Il “thug” prese un paio di pistole, guardò se erano cariche e uscì mettendosi in sentinella dinanzi alla porta.
Il sergente cominciava allora a ridere ed a parlare senza arrestarsi un sol istante.
Tremal-Naik, sorpreso, ascoltava quel torrente di parole, e raccolse a volo il nome del capitano Macpherson.
– Bravo sergente, – diss’egli. – Dov’è il capitano? – Bhârata nell’udire quella voce, si era arrestato. Guardò Tremal-Naik con due occhi che scintillavano e chiese:
– Chi mi parla?… Mi pareva di aver udito la voce di un “thug”…
ah!… ah!… Non vi saranno più “thugs” fra breve. Il capitano lo ha detto… e il capitano è un uomo di parola… un grand’uomo che non ha paura. Li assalirà nei loro covi… Li distruggerà colle bombe… Sarà bello vederli scappare coll’acqua alle calcagna… ah!… ah!…
ah!…
– E andrai anche tu a vederli? – chiese Tremal-Naik, che non perdeva parola.
– Si che ci andrò e verrai anche tu!… Ah!… ah!… sarà uno spettacolo bellissimo.
– E sai tu dov’è il loro covo?
– Sì che lo so. L’ha detto Saranguy.
– Ah!… miserabili!… – esclamò Tremal-Naik. – Ma anch’io saprò qualche cosa da te.
– Egli aveva bevuto la limonata, – ripigliò il sergente, – e narrò tutto.

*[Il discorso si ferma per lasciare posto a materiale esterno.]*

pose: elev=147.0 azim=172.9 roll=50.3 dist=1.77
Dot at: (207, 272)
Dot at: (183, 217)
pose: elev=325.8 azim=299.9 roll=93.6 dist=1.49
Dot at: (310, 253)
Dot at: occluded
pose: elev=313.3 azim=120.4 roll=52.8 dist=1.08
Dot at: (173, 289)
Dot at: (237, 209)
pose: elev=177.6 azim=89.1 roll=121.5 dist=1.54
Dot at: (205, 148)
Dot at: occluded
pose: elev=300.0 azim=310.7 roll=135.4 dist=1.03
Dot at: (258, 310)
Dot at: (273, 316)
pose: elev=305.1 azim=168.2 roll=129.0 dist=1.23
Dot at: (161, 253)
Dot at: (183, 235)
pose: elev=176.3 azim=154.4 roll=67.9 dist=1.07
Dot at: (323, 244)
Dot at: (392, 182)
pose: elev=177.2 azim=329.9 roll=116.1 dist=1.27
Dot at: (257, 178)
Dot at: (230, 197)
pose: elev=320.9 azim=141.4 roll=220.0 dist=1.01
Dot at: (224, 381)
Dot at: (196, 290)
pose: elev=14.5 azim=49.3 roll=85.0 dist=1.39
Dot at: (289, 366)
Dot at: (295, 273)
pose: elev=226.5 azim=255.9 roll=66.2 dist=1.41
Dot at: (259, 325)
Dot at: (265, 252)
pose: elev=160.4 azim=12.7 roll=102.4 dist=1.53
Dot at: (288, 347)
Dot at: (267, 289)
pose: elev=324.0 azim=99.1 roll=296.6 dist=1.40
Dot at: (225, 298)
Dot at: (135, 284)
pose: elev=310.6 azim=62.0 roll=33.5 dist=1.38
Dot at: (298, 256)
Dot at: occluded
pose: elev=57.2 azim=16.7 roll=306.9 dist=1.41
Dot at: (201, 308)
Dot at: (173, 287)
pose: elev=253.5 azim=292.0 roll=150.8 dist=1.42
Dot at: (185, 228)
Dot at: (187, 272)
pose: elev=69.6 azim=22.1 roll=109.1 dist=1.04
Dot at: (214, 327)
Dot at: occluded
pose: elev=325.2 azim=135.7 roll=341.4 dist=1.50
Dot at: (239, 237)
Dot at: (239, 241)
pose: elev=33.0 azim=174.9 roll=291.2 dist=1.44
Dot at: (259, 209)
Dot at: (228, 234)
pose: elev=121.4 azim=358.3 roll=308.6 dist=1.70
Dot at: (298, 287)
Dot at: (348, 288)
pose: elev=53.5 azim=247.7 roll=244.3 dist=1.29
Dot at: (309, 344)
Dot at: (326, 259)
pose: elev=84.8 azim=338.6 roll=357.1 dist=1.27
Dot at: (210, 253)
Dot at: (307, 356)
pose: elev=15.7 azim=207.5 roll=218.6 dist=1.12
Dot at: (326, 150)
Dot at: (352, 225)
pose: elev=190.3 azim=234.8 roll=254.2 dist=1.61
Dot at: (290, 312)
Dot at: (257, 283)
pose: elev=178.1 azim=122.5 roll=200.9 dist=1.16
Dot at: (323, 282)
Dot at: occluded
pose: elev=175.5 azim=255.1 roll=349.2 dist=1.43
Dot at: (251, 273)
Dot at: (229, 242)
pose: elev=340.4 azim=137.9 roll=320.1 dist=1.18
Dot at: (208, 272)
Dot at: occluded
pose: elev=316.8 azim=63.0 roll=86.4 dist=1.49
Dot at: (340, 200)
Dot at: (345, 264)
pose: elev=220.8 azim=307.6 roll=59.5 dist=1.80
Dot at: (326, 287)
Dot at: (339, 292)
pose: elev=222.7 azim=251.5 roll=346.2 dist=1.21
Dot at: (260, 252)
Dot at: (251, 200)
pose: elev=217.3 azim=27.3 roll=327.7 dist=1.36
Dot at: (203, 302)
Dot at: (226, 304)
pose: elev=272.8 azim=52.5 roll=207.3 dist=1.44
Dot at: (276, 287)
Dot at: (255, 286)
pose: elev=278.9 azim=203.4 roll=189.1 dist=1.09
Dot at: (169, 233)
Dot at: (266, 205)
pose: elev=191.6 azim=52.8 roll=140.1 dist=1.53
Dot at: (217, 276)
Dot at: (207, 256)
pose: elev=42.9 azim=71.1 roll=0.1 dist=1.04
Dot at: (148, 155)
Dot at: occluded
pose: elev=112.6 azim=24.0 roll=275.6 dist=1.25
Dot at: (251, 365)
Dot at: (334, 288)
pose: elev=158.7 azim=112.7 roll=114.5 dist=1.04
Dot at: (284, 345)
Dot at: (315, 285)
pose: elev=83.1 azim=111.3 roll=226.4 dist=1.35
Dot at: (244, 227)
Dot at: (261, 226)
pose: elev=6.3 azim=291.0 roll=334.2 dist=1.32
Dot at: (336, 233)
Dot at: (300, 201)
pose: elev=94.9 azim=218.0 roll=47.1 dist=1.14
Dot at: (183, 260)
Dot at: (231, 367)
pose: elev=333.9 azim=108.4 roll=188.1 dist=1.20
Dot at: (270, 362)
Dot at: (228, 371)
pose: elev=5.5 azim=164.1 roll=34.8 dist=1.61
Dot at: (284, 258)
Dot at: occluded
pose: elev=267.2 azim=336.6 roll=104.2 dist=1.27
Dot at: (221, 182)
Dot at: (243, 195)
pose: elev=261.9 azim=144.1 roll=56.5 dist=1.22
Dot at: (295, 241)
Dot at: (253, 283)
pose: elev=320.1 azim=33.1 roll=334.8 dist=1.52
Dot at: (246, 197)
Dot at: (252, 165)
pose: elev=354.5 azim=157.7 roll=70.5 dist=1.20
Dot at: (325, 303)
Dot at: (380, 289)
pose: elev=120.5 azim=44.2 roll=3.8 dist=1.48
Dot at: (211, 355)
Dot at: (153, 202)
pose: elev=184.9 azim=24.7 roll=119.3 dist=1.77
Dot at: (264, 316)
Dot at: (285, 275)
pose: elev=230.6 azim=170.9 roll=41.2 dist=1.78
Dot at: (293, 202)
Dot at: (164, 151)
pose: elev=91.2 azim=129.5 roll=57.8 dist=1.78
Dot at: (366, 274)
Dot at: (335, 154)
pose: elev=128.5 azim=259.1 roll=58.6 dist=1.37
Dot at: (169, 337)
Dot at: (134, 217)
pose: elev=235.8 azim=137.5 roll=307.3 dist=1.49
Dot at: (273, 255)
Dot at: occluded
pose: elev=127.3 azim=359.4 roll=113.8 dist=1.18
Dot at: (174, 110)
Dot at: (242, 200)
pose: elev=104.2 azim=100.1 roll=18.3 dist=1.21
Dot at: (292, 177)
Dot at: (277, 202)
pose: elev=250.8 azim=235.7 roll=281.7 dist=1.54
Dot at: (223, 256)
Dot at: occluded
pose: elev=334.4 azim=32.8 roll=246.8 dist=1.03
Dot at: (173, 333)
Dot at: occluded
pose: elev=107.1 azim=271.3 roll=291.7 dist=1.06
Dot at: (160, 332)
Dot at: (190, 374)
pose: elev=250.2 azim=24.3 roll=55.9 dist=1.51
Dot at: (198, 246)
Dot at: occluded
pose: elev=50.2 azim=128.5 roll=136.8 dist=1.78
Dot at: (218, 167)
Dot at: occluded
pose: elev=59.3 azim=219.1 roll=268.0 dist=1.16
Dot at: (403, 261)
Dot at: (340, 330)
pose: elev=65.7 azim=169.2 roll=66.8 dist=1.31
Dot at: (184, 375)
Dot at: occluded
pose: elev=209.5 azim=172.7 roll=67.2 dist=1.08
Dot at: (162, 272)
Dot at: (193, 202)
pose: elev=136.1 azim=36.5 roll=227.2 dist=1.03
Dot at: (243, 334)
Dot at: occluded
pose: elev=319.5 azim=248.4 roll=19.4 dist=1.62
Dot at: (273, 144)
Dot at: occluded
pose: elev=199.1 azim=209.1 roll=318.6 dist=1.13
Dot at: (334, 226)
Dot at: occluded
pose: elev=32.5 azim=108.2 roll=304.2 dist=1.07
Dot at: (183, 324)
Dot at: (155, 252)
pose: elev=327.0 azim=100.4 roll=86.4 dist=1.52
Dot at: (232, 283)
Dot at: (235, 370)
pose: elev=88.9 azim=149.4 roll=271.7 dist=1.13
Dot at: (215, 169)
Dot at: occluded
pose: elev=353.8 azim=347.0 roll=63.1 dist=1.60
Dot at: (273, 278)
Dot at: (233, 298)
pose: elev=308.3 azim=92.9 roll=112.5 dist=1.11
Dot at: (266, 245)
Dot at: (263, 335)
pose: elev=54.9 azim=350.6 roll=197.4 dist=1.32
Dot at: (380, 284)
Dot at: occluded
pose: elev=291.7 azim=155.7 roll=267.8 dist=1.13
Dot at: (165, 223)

– E c’era il capitano, quando Saranguy parlò! – chiese Tremal-Naik, fremendo.
– Ma sì, e partì subito per sorprenderli nel covo.
– Per Raimangal forse?
– No, no! – esclamò vivamente il sergente. – I “thugs” sono forti e occorrono molti uomini per ischiacciarli.
– E’ andato a Calcutta?
– Sì, a Calcutta, al forte William!… E armerà un bastimento… e imbarcherà tanta gente… e tanti cannoni… ah!… ah!… che spettacolo bellissimo.
Il sergente tacque. I suoi occhi si chiudevano, si aprivano, ma tornavano a chiudersi per quanto facesse per tenerli aperti. Tremal- Naik capì che l’oppio a poco a poco faceva il suo effetto.
– So quanto volevo sapere, – mormorò. – Ed ora, a Raimangal!